**Information supplied**
────────

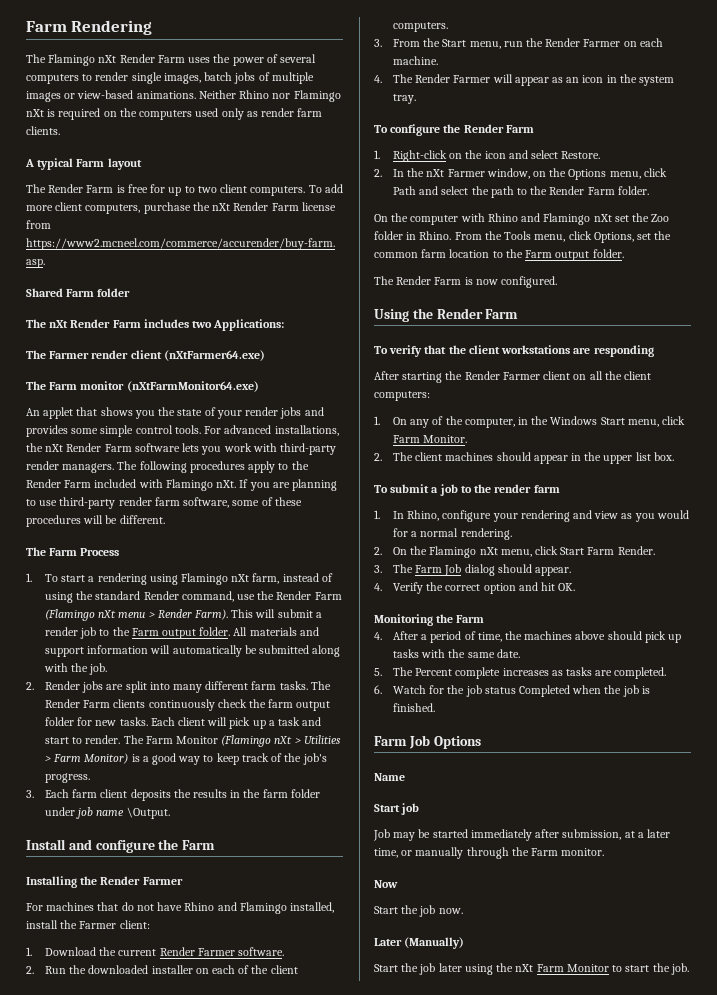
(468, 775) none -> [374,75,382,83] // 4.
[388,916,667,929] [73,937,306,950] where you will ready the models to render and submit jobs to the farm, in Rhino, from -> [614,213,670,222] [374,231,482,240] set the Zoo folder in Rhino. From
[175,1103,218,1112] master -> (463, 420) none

────────

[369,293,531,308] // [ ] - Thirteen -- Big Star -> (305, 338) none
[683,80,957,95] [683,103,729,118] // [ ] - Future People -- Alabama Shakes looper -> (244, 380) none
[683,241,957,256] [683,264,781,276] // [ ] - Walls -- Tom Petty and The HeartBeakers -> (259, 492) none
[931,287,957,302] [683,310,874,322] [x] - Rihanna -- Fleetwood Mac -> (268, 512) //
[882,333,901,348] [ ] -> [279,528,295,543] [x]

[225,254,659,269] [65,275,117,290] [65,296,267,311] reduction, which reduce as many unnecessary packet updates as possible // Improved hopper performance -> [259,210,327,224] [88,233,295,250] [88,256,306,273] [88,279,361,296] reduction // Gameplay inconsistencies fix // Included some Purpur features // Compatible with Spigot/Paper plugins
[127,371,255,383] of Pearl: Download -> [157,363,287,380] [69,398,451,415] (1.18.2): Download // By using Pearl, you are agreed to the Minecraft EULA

────────

**What is needed**
Please copy every line of the material that contains the word "none".

**Exercise solution**
(468, 775) none -> [374,75,382,83] // 4.
[175,1103,218,1112] master -> (463, 420) none
[369,293,531,308] // [ ] - Thirteen -- Big Star -> (305, 338) none
[683,80,957,95] [683,103,729,118] // [ ] - Future People -- Alabama Shakes looper -> (244, 380) none
[683,241,957,256] [683,264,781,276] // [ ] - Walls -- Tom Petty and The HeartBeakers -> (259, 492) none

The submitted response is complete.